Friday, July 23, 2010

Not that special

When it comes to DVD releases, there is apparently nothing worse than a vanilla disc. The lack of anything outside the work itself is usually greeted with the expected disdain and disappointment.

Some of this is certainly deserved, especially when a vanilla release is used in a cynical bid to squeeze more money out of an enthusiast, when it is followed by the release of a more extra-packed version somewhere down the line.

But now that DVDs have been the dominant form of delivering visual entertainment for several years, (and are even on the way out), I've found that when it comes to special features, I really don't give a shit. While there are some extra bits and pieces that really offer something new and interesting, I rarely bother checking out directors commentaries or extended scenes, unless its a creator or project I have a particular fascination with.

Extended scenes are usually one of the worst cases. Having watched a film only to see a scene again soon after that goes on and on, only to have one extra line somewhere in the middle of it. Electronic press kits and interviews with cast and crew are also put on there seemingly just to pad out the disc and make it seem like a worthwhile purchase, repeating the same information over and over again.

After watching one too many, I can only assume that movies are made by a lovely bunch of people who are all very happy.

You can only hear the same anecdote so many times. The stories that come up at comic and science fiction conventions, repeated in a thousand forums. I've never attended any sort of Doctor Who gathering and even I'm sick of the eyepatch story.


As a medium that has never been slow to jump on any kind of bandwagon, comics have leaped with joy onto the special features train, with director's cuts, sketchbooks and scripts. Hard covers come with pages of superfluous material. Some of this is a little interesting, but you can only look at sketch pages for so long.

Marvel appears to be getting into the habit of filling out trade paperbacks with material from trade publications and its own handbook series. Pages of pages that try to convince you that Boom Boom is a great character. There are undoubtedly readers out there who swallow up this information wholesale, but is it to much to ask for a vanilla trade paperback? I'd be happy with that.

The first collection of the current series of that latest Punisher War Journal comic has the worst special feature I've ever read. Rather than have something new, it simply reprinted the first issue in black and white. The issue that is already in the comic.

Unless you're a huge fan of Ariel Olivetti's bulbous figures, it's hard to figure out just what the attraction is. And when the main cost of getting comics over here is the damn freight, a package which is 20% heavier for no good reason is also 20% more expensive.
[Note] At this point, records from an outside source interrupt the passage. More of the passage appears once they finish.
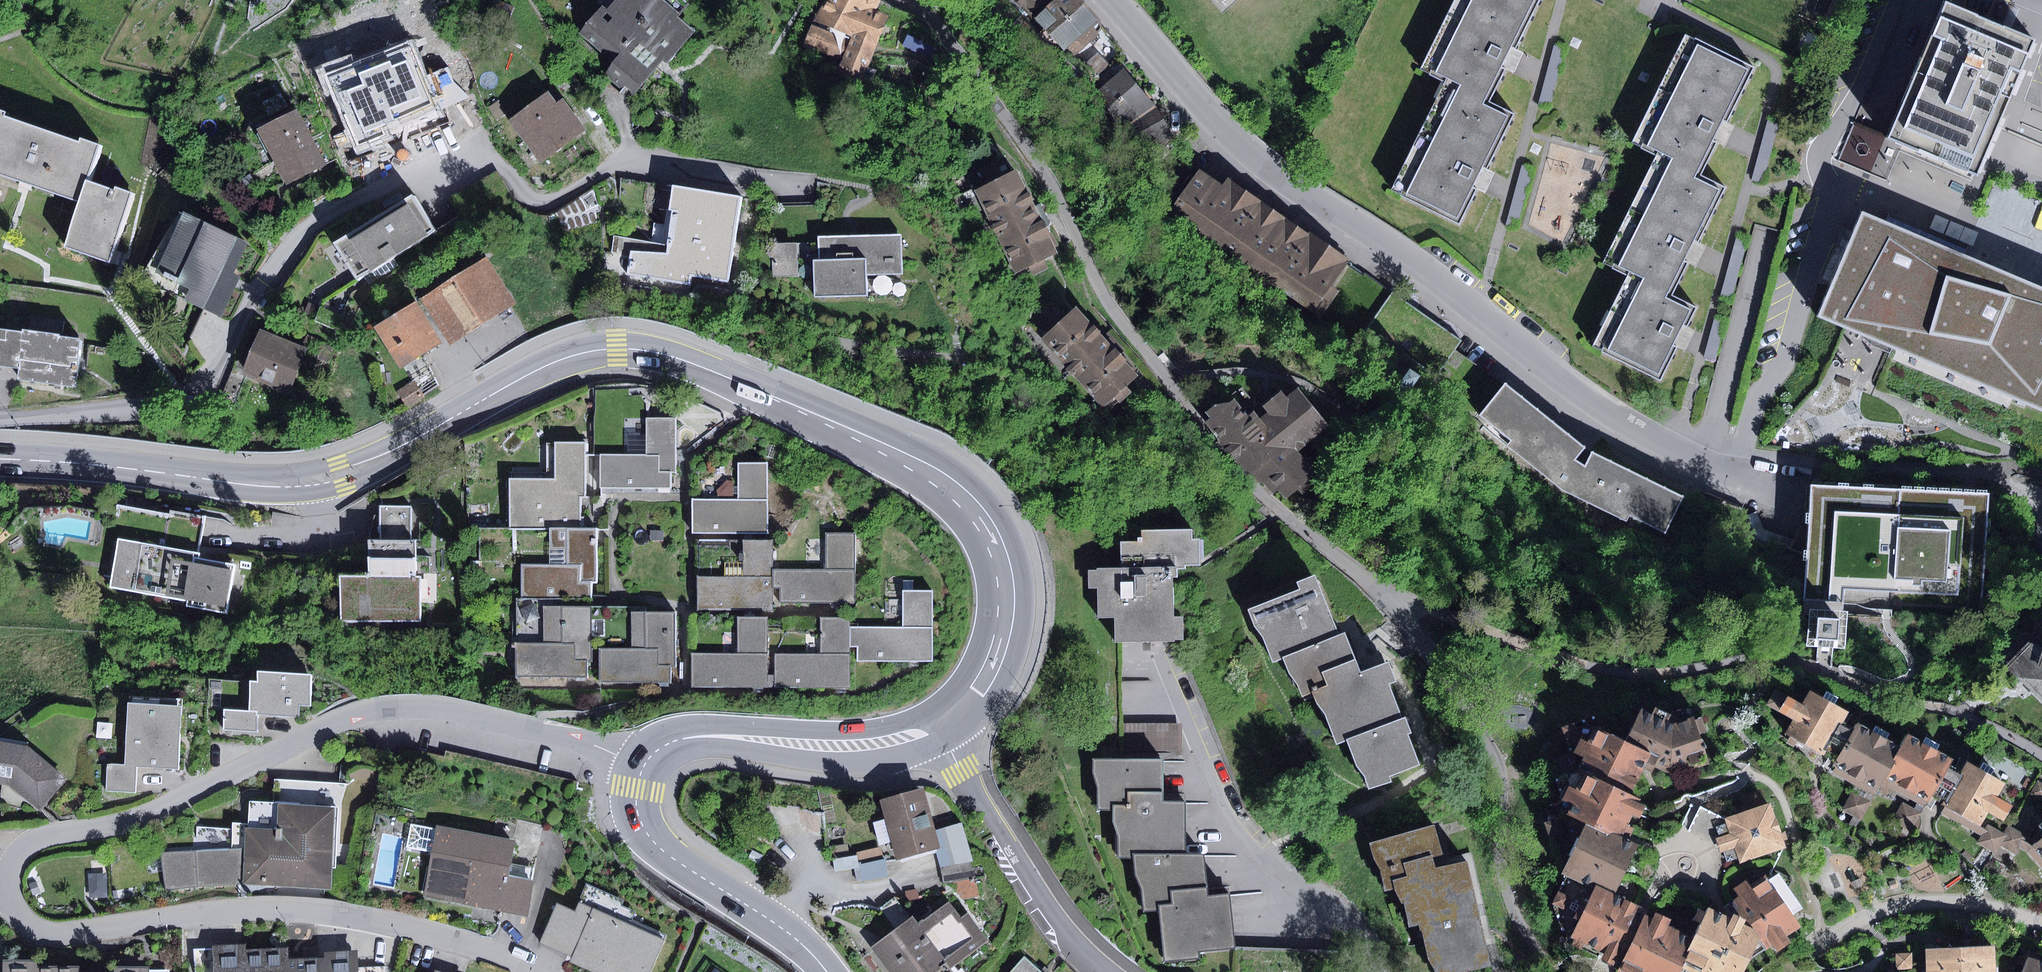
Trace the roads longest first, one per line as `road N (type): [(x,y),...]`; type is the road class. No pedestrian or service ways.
road 1 (primary): [(939,728),(986,690),(1011,632),(1012,571),(988,514),(934,467),(665,354),(617,349),(563,359),(380,457),(292,484),(0,459)]
road 2 (residential): [(644,767),(586,742),(462,711),(376,709),(152,811),(33,840),(9,873),(17,910),(48,930),(224,910),(311,909),(460,943),(538,971)]
road 3 (residential): [(803,186),(637,156),(545,202),(527,195),(488,151),(452,150),(291,243),(262,280),(226,361),(197,391),(0,418)]
road 4 (residential): [(1108,0),(1258,157),(1599,403),(1685,452),(1801,492)]
road 5 (primary): [(644,767),(660,748),(685,737),(866,744),(939,728)]
road 6 (primary): [(827,971),(788,932),(651,838),(636,800),(644,767)]
road 7 (residential): [(939,728),(1042,904),(1105,971)]
road 8 (residential): [(1766,971),(1859,920),(1914,903),(1984,902),(2041,920)]

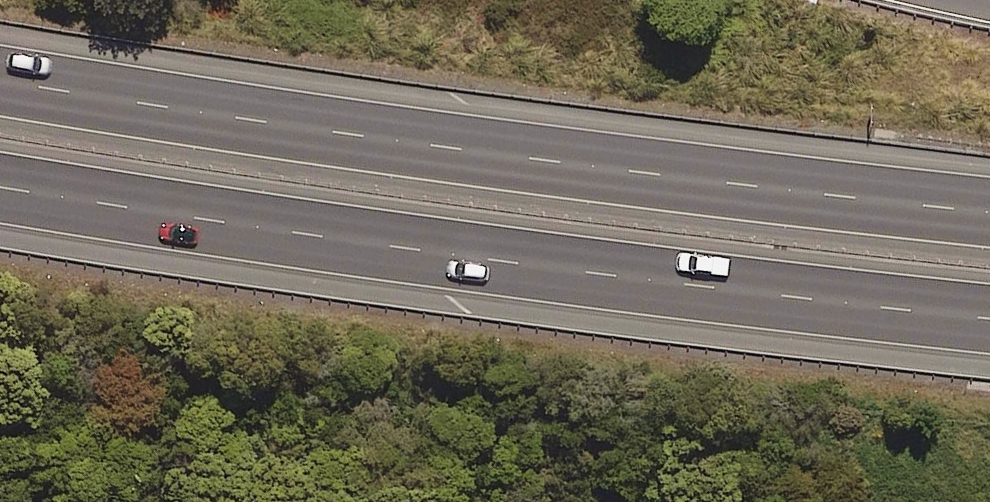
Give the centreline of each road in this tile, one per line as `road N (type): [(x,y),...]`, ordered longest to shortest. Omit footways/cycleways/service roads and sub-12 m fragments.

It's the unavoidable math that wipes much of the savings made in massive editions that run into hundreds of pages. The price per page ratios of something like the Essential or Showcase books are skewed.

It's almost as if, somewhere along the line, the package has become more important than the material. A movie or comic or novel or any work should be able to stand on its own merits, you shouldn't need the background. While interesting, it rarely revitalises. While illuminating, it can detract from the original material. David Lynch never does any bloody commentaries.

The same mindset can be seen in the race for high definition excellence, where companies seem so concerned with making things look pretty, the actual meat is lacking. Personally, it took a very long time to make the switch from video to DVD, it was more about the amount of cheap material available, rather than anything to do with picture quality. Why would you pay fifty bucks for a Blu-ray edition of The Sorcerer's Apprentice? Who does that?

The first time I saw the Wild Bunch was on a 10-year-old rental video tape that had been played through thousands of machines. It didn't make the ending any lets powerful. Just because you couldn't see the sweat on William Holden's face doesn't mean you can't see how weary he is.
It's the story that matters, the way it moves us, the way it makes us think. Not the number of pixels on a screen, or the amount of behind-the-scenes footage that clogs up a slow-loading disc.

If the entertainment industry put more effort into this core concept, it might not be losing so many of us.

And they don't need to convince me how great Boom Boom is. I already fucking know how awesome she is.